Jackie Washington would’ve been 100 on Tuesday, and musical friends are celebrating him this week
Jackie Washington was born on Nov. 12, 1919 in Hamilton, ON, the second oldest of 13 children. The young Jackie began performing at age five, and over his almost 90 years gave untold happiness to thousands of people across Canada. Right after the Second World War, he became Canada’s first black disc jockey. He had a repertoire of over 1,256 songs as well as a remarkable memory for people, places, birthdays and trains, among many other things. His song “Alone In The Dark,” from the Juno nominated-recording he made with Mose Scarlett and Ken Whiteley, was selected by the Canada Council as one of the songs honoured to mark 100 years of recorded music in Canada. He was a living connection to early African Canadian music, the swing era and much more. He received many awards and honours including an Honorary Doctorate from McMaster University, but it was his positive attitude to life that really made him so loved.
Jackie earned a Juno nomination and was inducted into Hamilton’s Gallery of Distinction in 1995 and the Canadian Jazz and Blues Hall of Fame in 2002.

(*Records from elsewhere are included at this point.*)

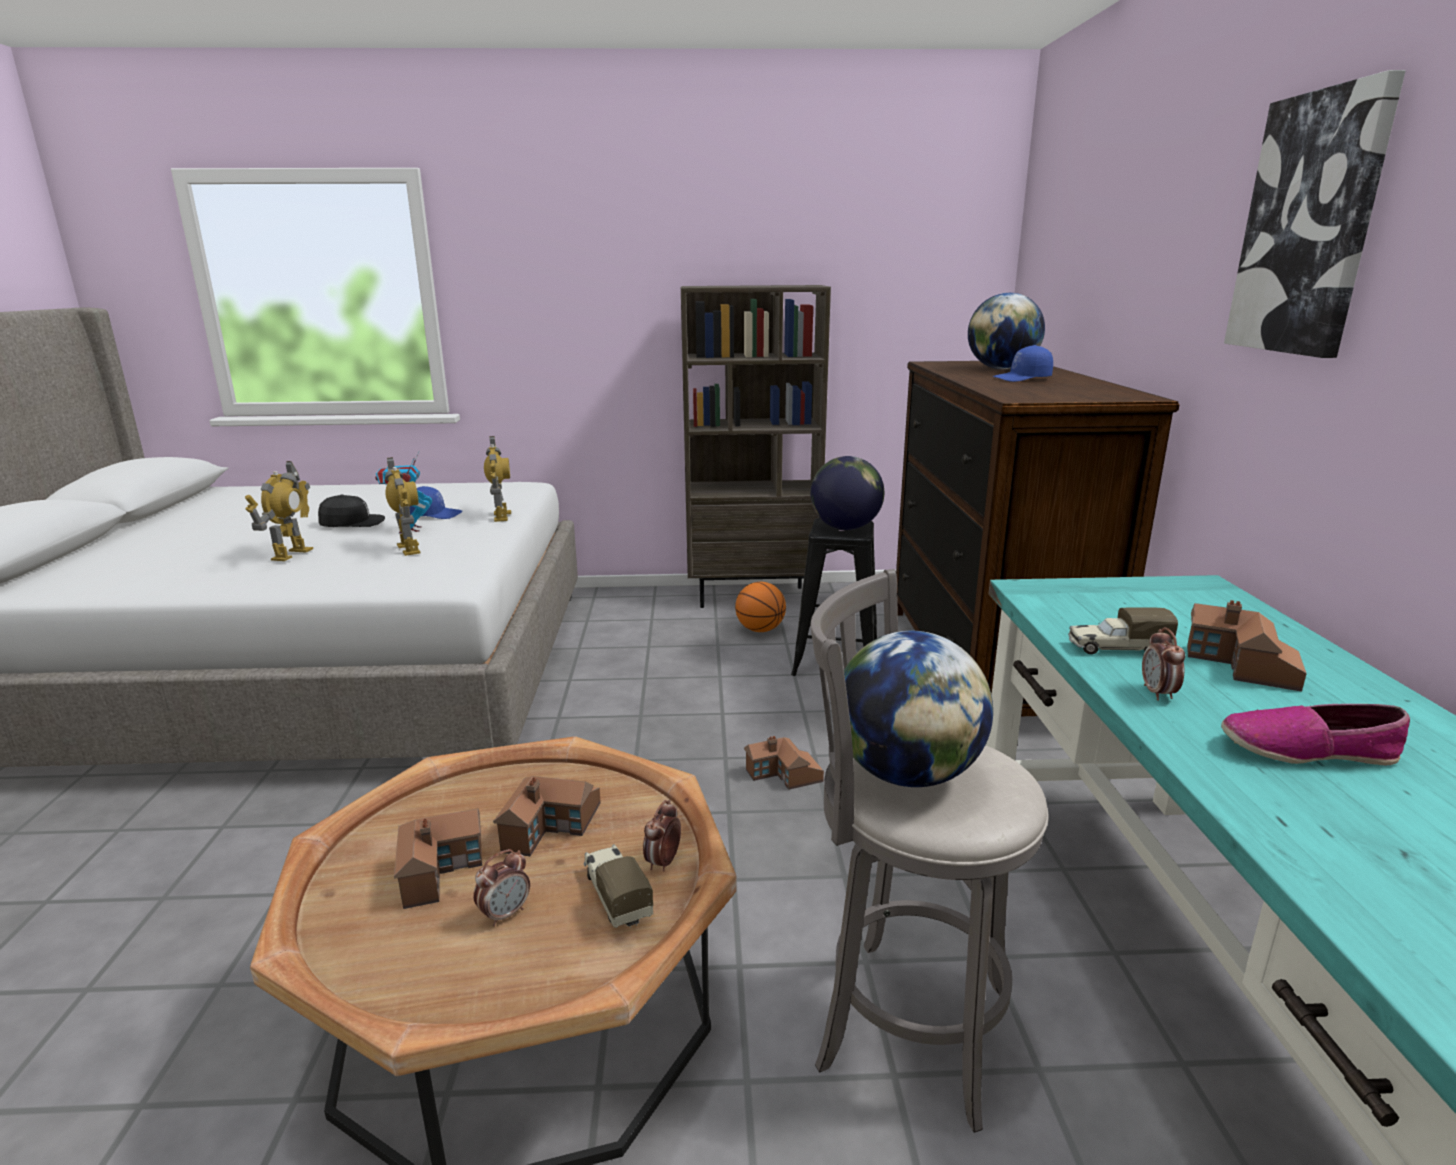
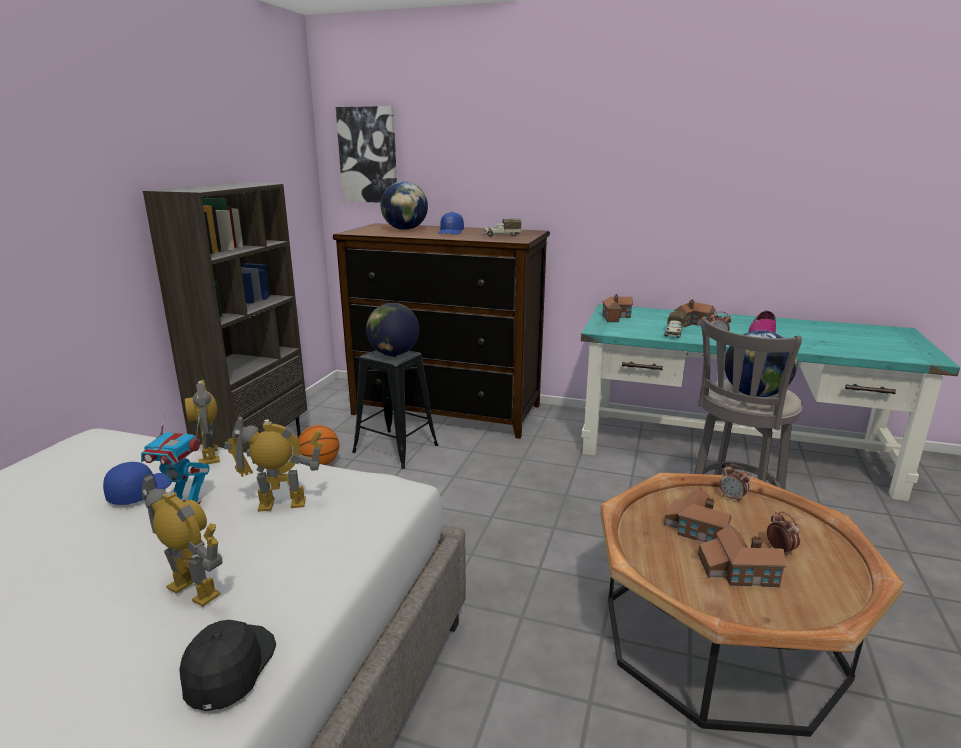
camera: 70 degrees left, 0 degrees up
(352, 522) = (90, 549): black cap -> black cap (228, 668)
(501, 516) = (210, 455): toy robot -> toy robot turned 120 degrees counterclockwise
(616, 895) = (760, 514): toy truck -> toy truck (501, 235)
(784, 775) = (524, 500): toy house -> toy house (616, 317)
(1310, 225) = (617, 148): picture -> picture (368, 155)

Join us for a musical celebration with Ken Whiteley, Jackie’s niece, Shawn Washington-Purser, Luckystickz and the Steward Memorial Church Choir today, 12 p.m. to 2 p.m. at the Hamilton Public Library, Hamilton Room.
We’ll also be celebrating Jackie’s life and music with a special afternoon concert with Sneezy Waters, Chris Whiteley, John Sheard, Victor Bateman and host Ken Whiteley on Sunday, Nov. 17 at Hugh’s Room Live in Toronto. This concert will celebrate the Borealis release of The World Of Jackie Washington, a new album of 22 unreleased performances with contributions from Colin Linden, Cathy Fink & Marcy Marxer, Mose Scarlett, Graham Townsend, Reg Schwager and producer Ken Whiteley. The package also includes the documentary DVD I Want To Be Happy.